Rep. Frank Wolf, R-Va., said he’ll introduce his bill next week, when Congress returns from the summer recess.

The legislation would allow Obama to use military force against the Islamic State of Iraq and Syria terrorists and al Qaeda and would encourage “close coordination” with NATO and allies on taking any action.

Wolf said a bill is needed to “help end any ambiguity” about Obama’s authority to act and whether Congress supports military action against a rapidly expanding ISIS.

Obama has so far delayed making a decision on how to tackle the growing threat of the ISIS. The president has authorized targeted military strikes against the group in Iraq and has given the green light to drone surveillance of ISIS targets in Syria.
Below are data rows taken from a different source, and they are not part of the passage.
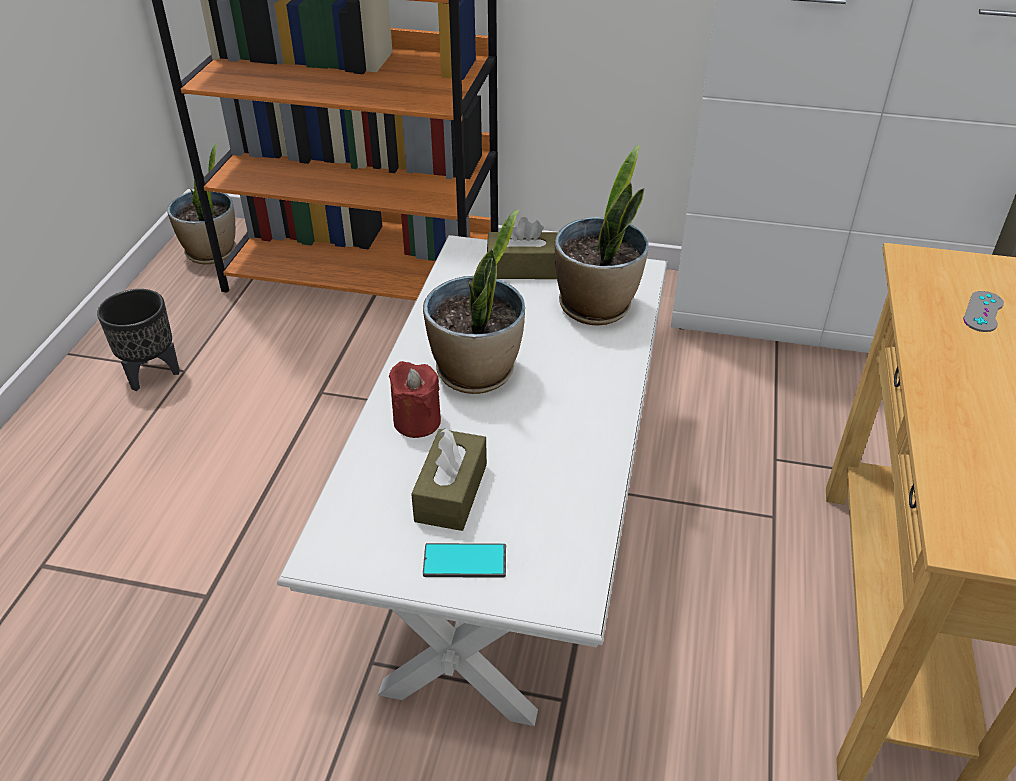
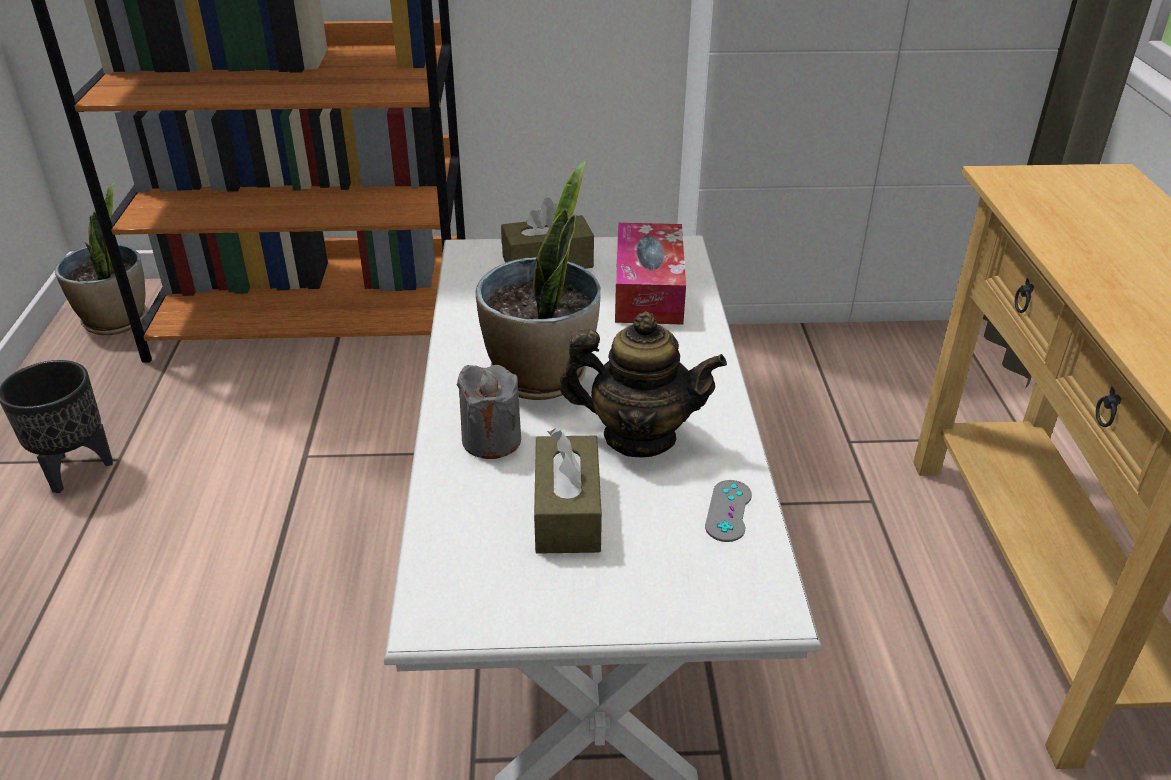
camera: 15 degrees left, 5 degrees down
red candle [389,361,441,438] -> grey candle [457,365,521,459]
phone [423,543,506,578] -> none
potted plant [555,145,649,325] -> tissue box [615,223,686,325]
grey game controller [963,291,1004,332] -> grey game controller moved to [705,480,752,542]
none -> teapot [559,312,727,457]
So far, there has been limited protest from Congress over whether Obama has the authority for the Iraq strikes and Syria surveillance because many lawmakers believe Congress granted presidential authorization to use military force against terrorists shortly after the Sept. 11, 2001, terrorist attacks.

Wolf and others believe authorization beyond the War Powers Resolution is needed for any new action, however.

“We cannot continue operating on outdated authorities passed 13 years ago,” Wolf said. “It is time for this Congress to vote.”

Wolf said he will introduce companion legislation restructuring the war powers act so that congressional approval is required for all future military action.

Wolf’s announcement comes a day after Sen. Bill Nelson, D-Fla., said Monday night he would file a measure in the Democratic-led Senate giving Obama “clear authority” to order the bombing when Congress returns next week.

On Tuesday, ISIS released a video showing the second beheading of an American journalist.

There is no word yet from House Speaker John Boehner, R-Ohio, or Senate Majority Leader Harry Reid, D-Nev., as to whether either will take up the respective measures.

Wolf is a member of the appropriations subcommittee for state and foreign operations. He’s also a longtime advocate for persecuted religious minorities and has frequently condemned the mass killings of Christians by ISIS, which he has labeled a genocide.